OBJECTIVES: To determine if chronic oxygen dependency (discharge home on supplemental oxygen) in children with bronchopulmonary dysplasia (BPD; defined as requirement for supplemental O2 at 36 weeks postmenstrual age) predicts neurodevelopmental disability rates and growth outcomes at 36 months corrected age (CA). STUDY DESIGN: Longitudinal cohort study. SETTING: Southern Alberta regional center located at high altitude. PARTICIPANTS: Preterm infants weighing ≤1250 grams with no BPD, BPD, and BPD with chronic oxygen dependency. MAIN OUTCOME MEASURES: Neurodevelopmental and growth outcomes. RESULTS: Of 1563 preterm infants admitted from 1995-2007, 1212 survived. Complete follow-up data were available for 1030 (85%) children. Children in BPD and BPD with chronic oxygen dependency groups had significantly lower birth weights, gestational ages, prolonged mechanical ventilation and oxygen supplementation and received more postnatal steroids, compared to those without BPD. Children with BPD and BPD with chronic oxygen dependency were more likely to be below the 5th centile in weight and height compared to those without BPD but there was little difference between the BPD and BPD with chronic oxygen dependency groups. After controlling for confounding variables, children who had BPD and BPD with chronic oxygen dependency had higher odds of neurodevelopmental disability compared to those without BPD [OR (odds ratio) 1.9 (95%CI 1.1 to 3.5) and OR 1.8 (1.1 to 2.9), respectively], with no significant difference between BPD and BPD with chronic oxygen dependency [OR 0.9 (95% CI 0.6 to 1.5)]. CONCLUSIONS: BPD and BPD with chronic oxygen dependency in children predicts abnormal neurodevelopmental outcomes at 36 months CA. However, the neurodevelopmental disability rates were not significantly higher in BPD with chronic oxygen dependency children compared to children with BPD only. Compared to those without BPD, growth is impaired in children with BPD and BPD with chronic oxygen dependency, but no difference between the latter two groups.

Triplet infants with birthweight < or = 1250 grams: how well do they compare with twin and singleton infants at 36 to 48 months of age?

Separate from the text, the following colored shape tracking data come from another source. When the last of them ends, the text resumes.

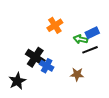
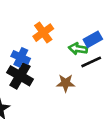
blue cross: (47, 66) -> (21, 57), moved
brown star: (77, 74) -> (66, 83), moved

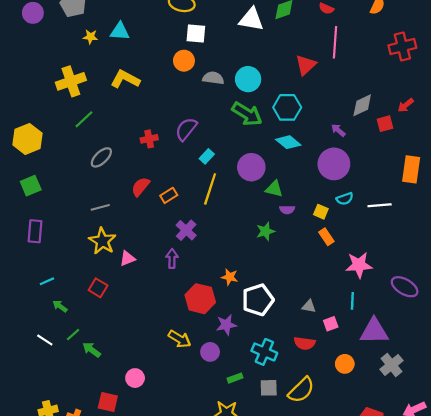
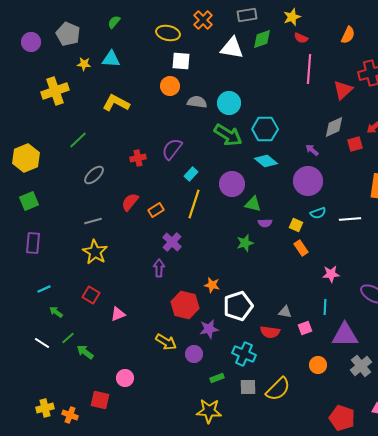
red triangle: (306, 65) -> (343, 90), moved
yellow cross: (71, 81) -> (55, 91), moved
pink triangle: (127, 258) -> (118, 314), moved
pink star: (359, 265) -> (331, 274), size x0.7
red semicircle: (305, 343) -> (270, 332), moved

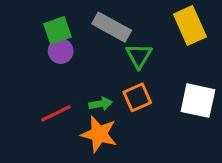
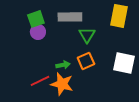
yellow rectangle: (190, 26) -> (119, 16), turned 35
gray rectangle: (112, 27) -> (70, 17), turned -30
red line: (56, 113) -> (40, 81), moved

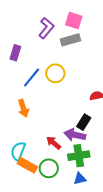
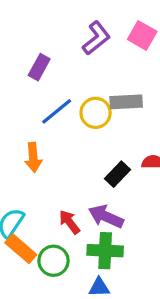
gray rectangle: (70, 40) -> (126, 102), moved
black rectangle: (84, 122) -> (118, 174), moved

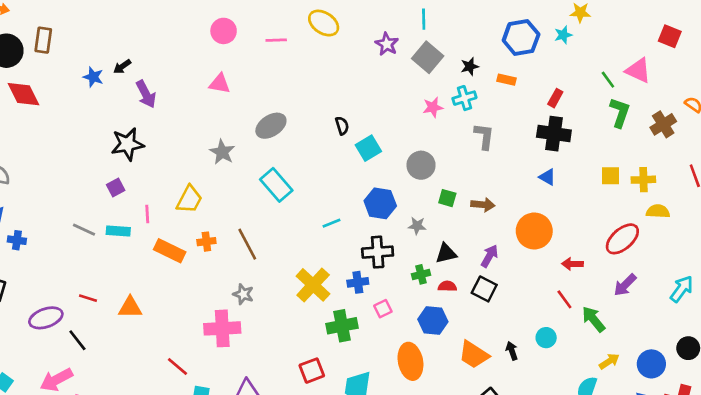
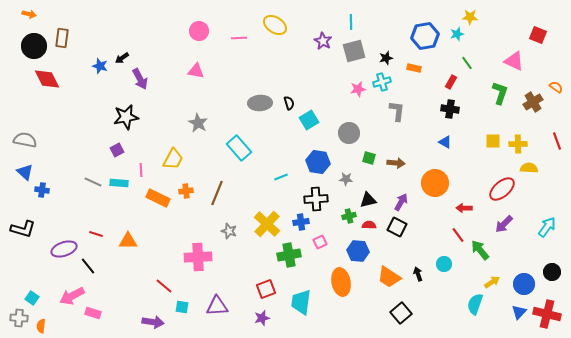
gray square: (428, 57) -> (354, 51), turned 35
green line: (608, 80) -> (467, 63), moved
gray ellipse: (271, 126) -> (260, 103), moved, turned 30
black cross: (554, 134) -> (450, 109), size x0.7
brown line: (247, 244) -> (217, 193), turned 50
gray star: (243, 294) -> (229, 231), moved

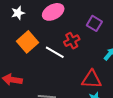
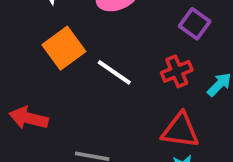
red cross: (72, 41) -> (177, 71), moved

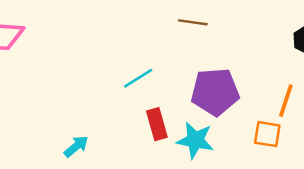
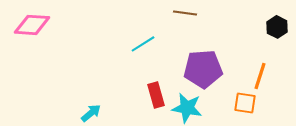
cyan line: (138, 78) -> (143, 44), moved

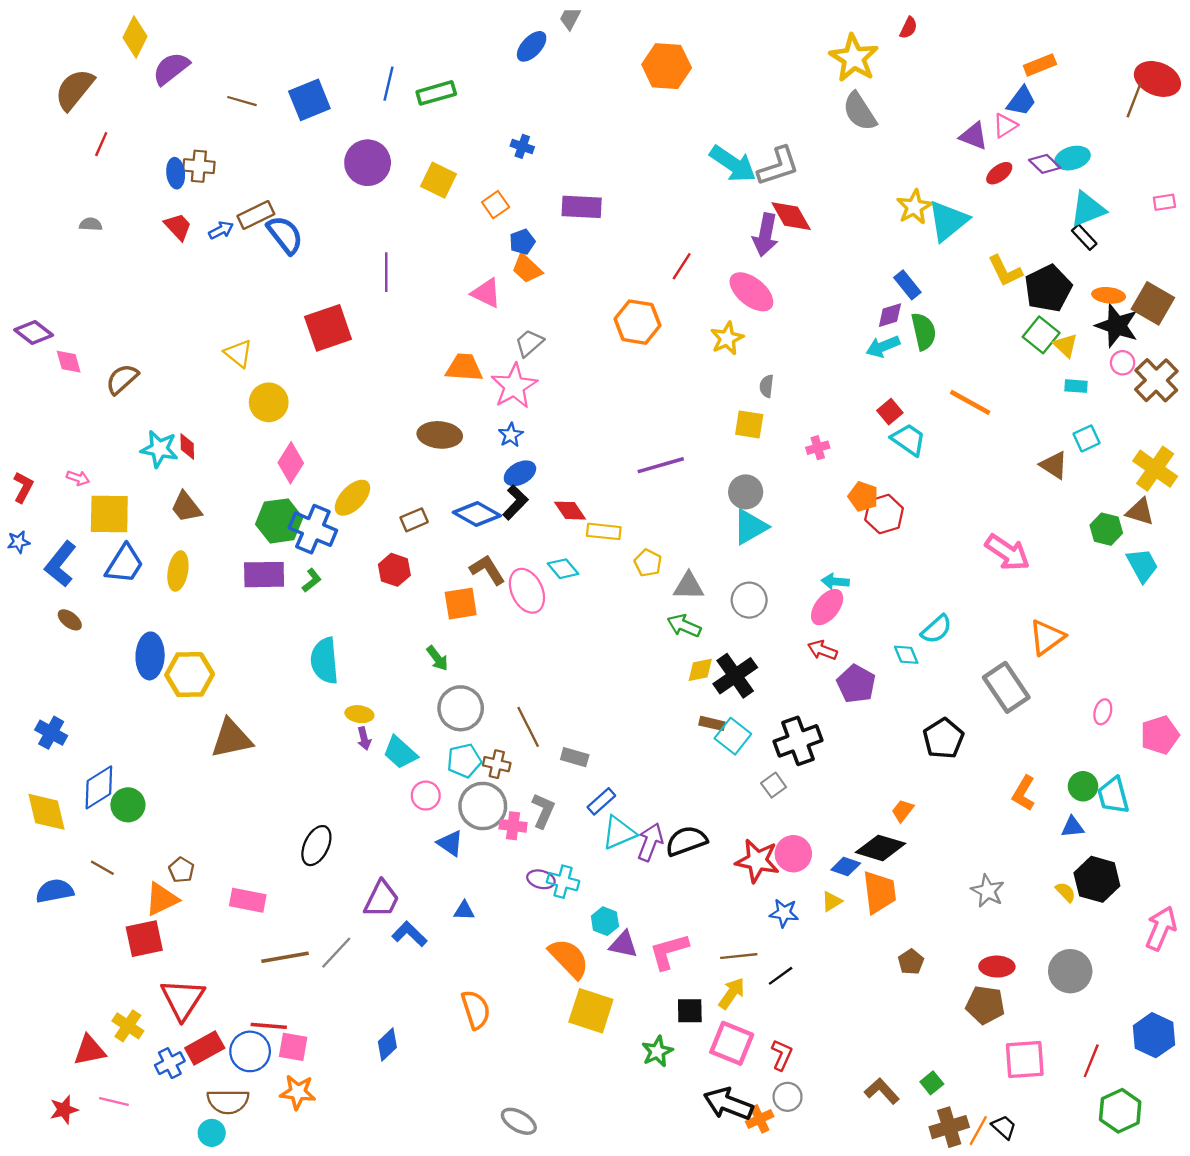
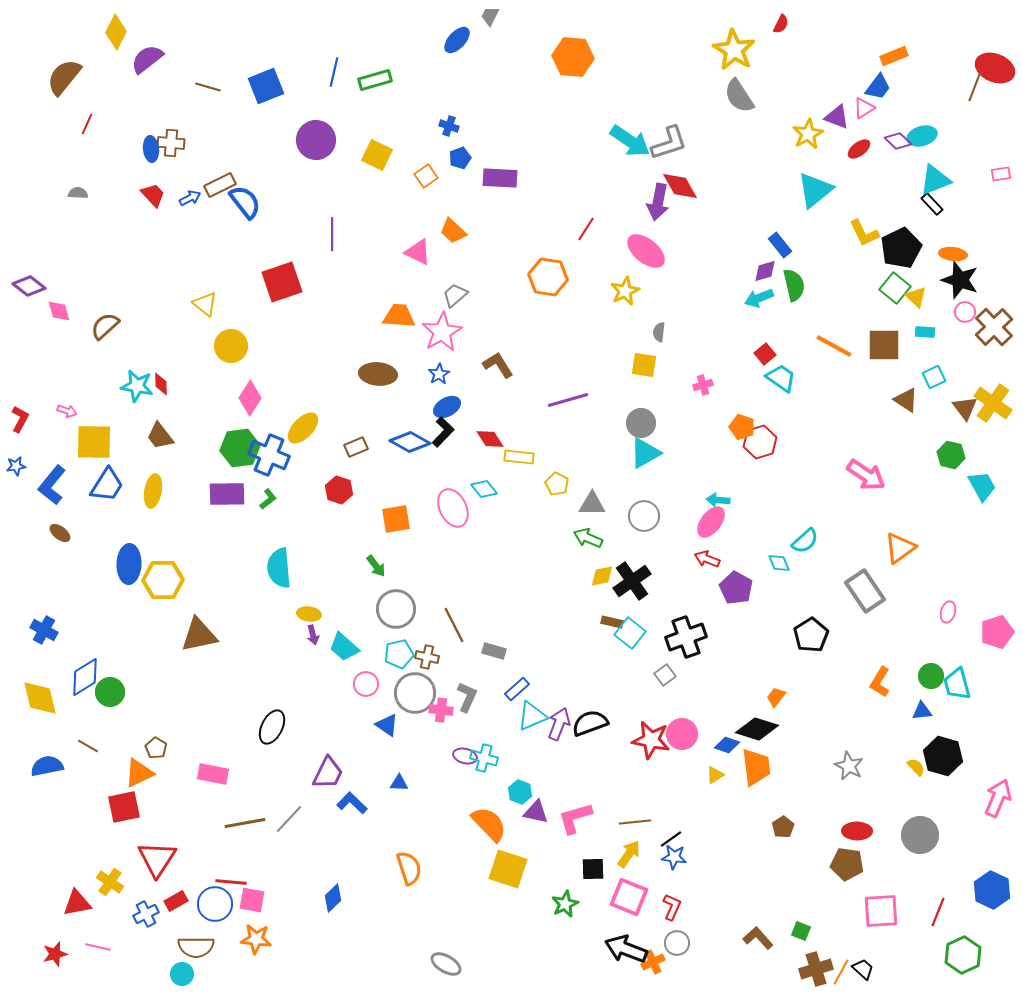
yellow star: (914, 207) -> (808, 134), moved
blue pentagon: (522, 242) -> (460, 158), moved
brown square: (1153, 303) -> (884, 345), moved, turned -30
brown triangle: (1140, 512) -> (965, 408), moved, turned 36
brown L-shape: (487, 570) -> (498, 365), moved
blue star: (784, 913) -> (674, 857), moved
red rectangle: (205, 1048) -> (176, 901), size x0.7
green square: (932, 1083) -> (801, 931), turned -30

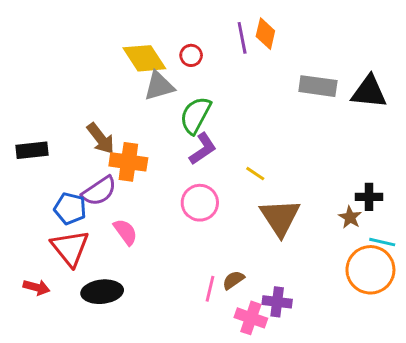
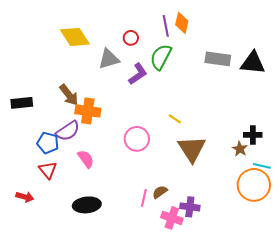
yellow diamond: (144, 58) -> (75, 37), moved
green semicircle: (195, 115) -> (161, 57), moved
purple L-shape: (203, 149) -> (138, 74), moved
red triangle: (70, 248) -> (48, 170), size x0.7
black ellipse: (102, 292) -> (87, 205), moved

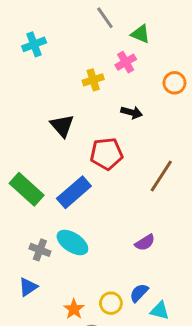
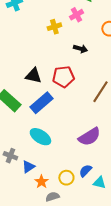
black triangle: (62, 126) -> (33, 76), moved, turned -36
purple semicircle: (145, 243) -> (89, 137), size x1.6
gray cross: (40, 250) -> (10, 156), moved
blue triangle: (28, 287) -> (28, 167), moved

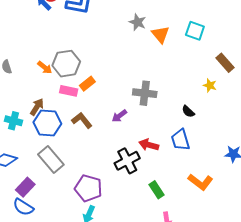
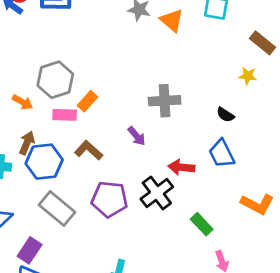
orange arrow: (45, 67) -> (22, 102), moved
purple arrow: (119, 116) -> (137, 136), turned -84
purple pentagon: (88, 188) -> (109, 199), moved

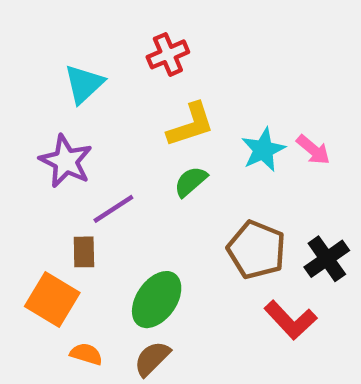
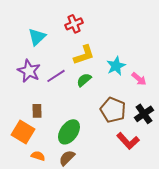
pink arrow: (313, 150) -> (139, 79), moved
purple line: (113, 209) -> (56, 76), moved

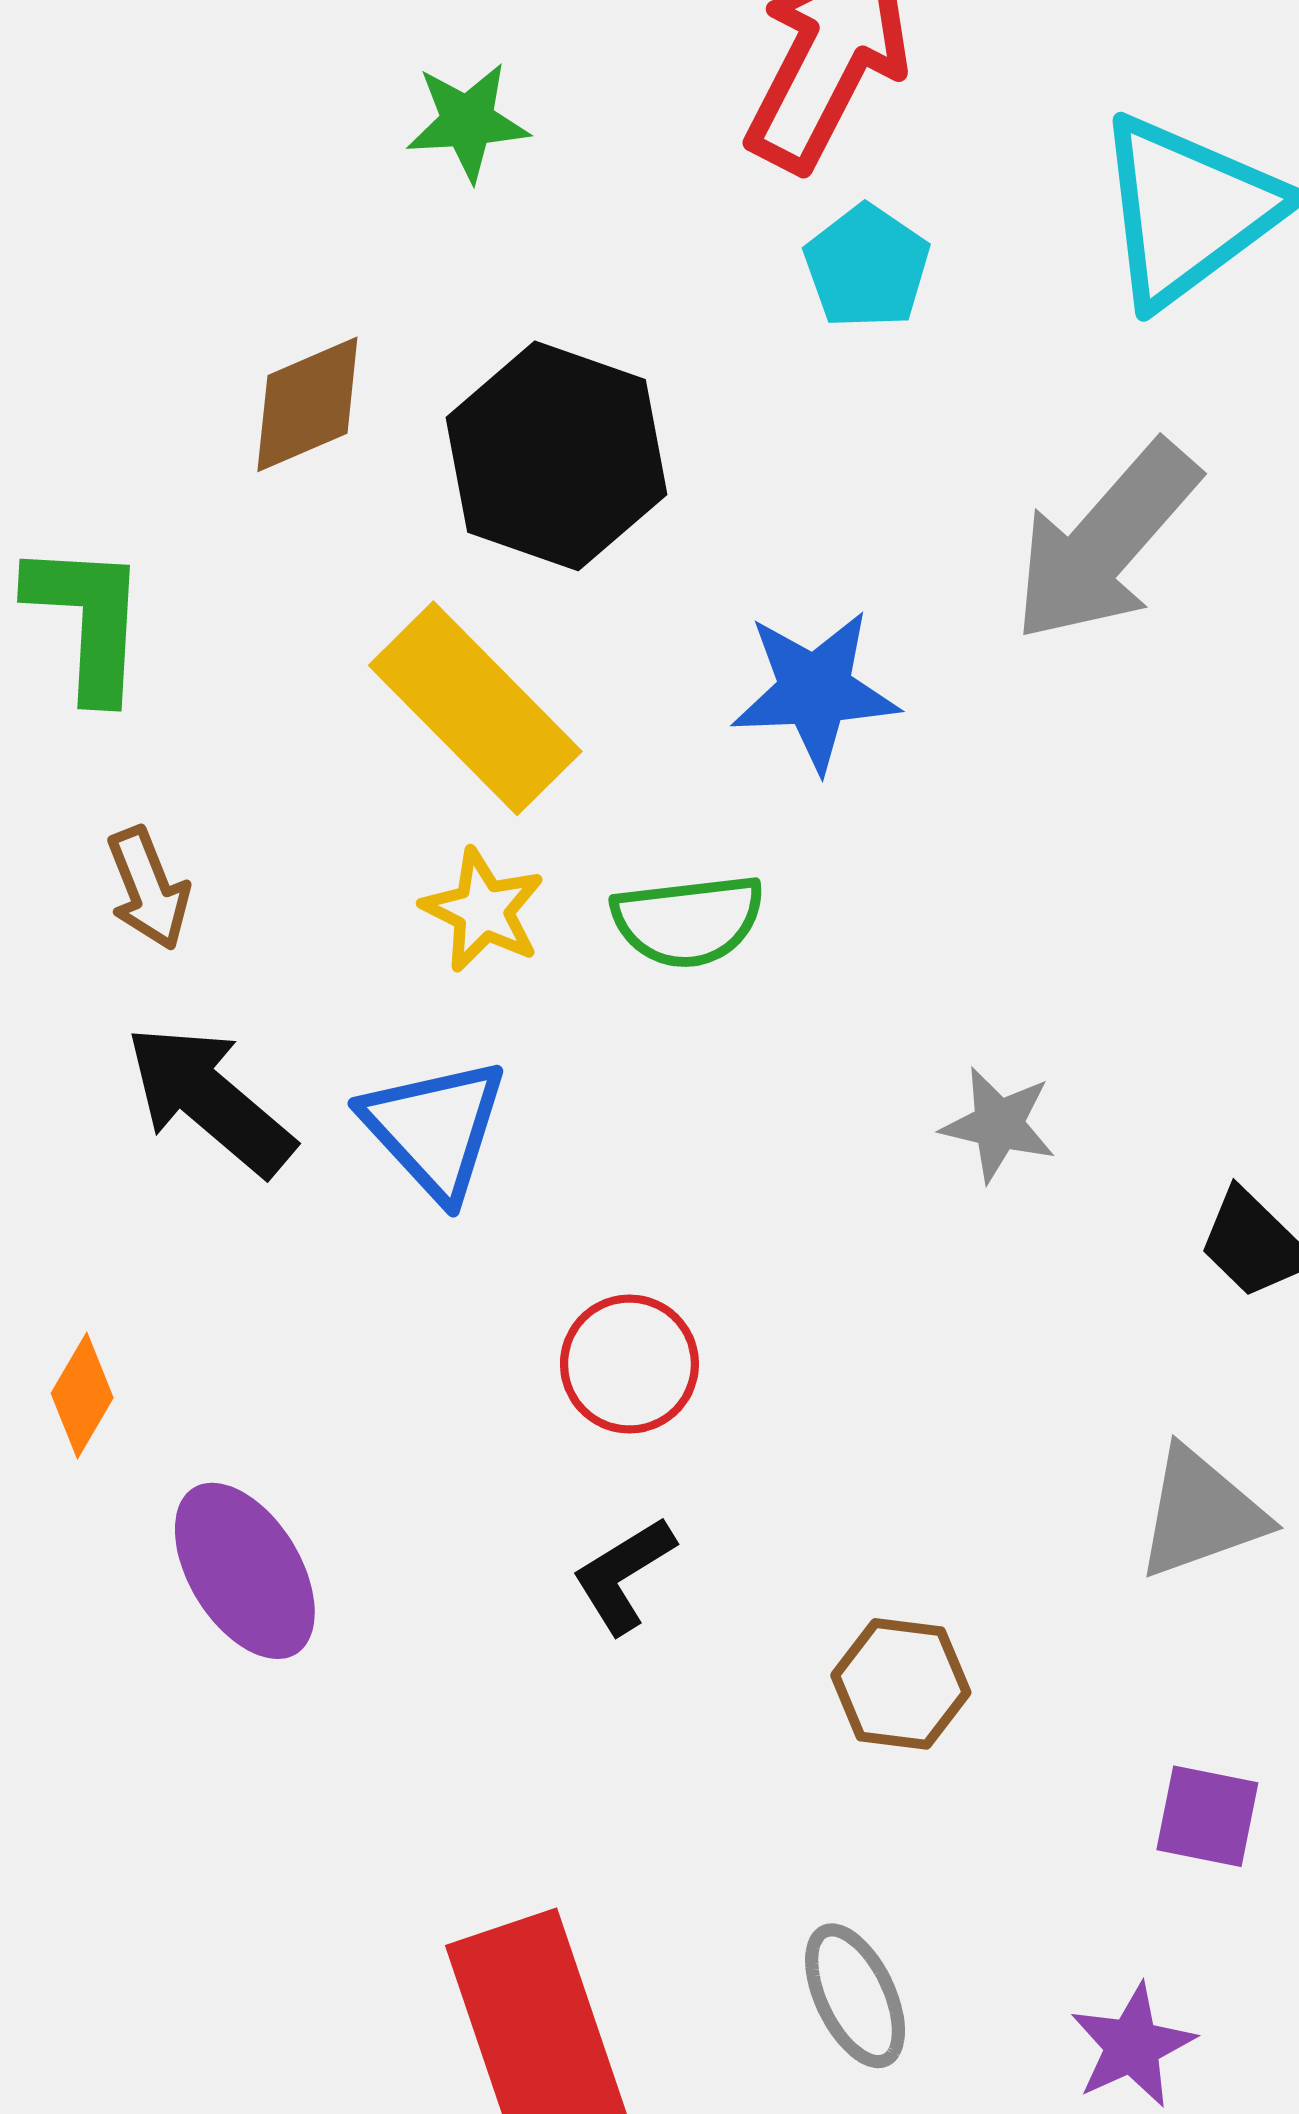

The purpose of this study was to determine if triplet infants with birthweight < or = 1250 g were at increased risk of long-term disability compared with similar birthweight and gestational age singletons and twins. This was a retrospective cohort study of < or = 1250-g infants admitted to a regional neonatal intensive care unit from 1986 to 2001 with follow-up to 36 to 48 months corrected gestational age. Outcomes studied were cognitive ability, cerebral palsy, and neurosensory impairment at 36 to 48 months. Enrollment was 1717 infants: 59 triplets, 402 twins, and 1256 singletons. Triplet infants differed from twin or singleton infants because they were more likely to have older, married mothers (relative risk [RR] 3.62, 95% CI 1.31, 5.94), be products of assisted reproductive technology pregnancies (RR 29.59, 95% CI 13.97, 62.68), be exposed to antenatal steroids (RR 1.55, 95% CI 1.38, 1.75), and were all delivered by cesarean section. Triplet infants had lower risk of having intraventricular hemorrhage (RR 0.19, 95% CI 0.05, 0.75). The risk of cerebral palsy, cognitive delay, total major disability, or chronic lung disease was similar in triplet and twin infants compared with singleton infants. The lower risk of having intraventricular hemorrhage in triplet infants may have been due to the use of antenatal corticosteroids and cesarean section delivery.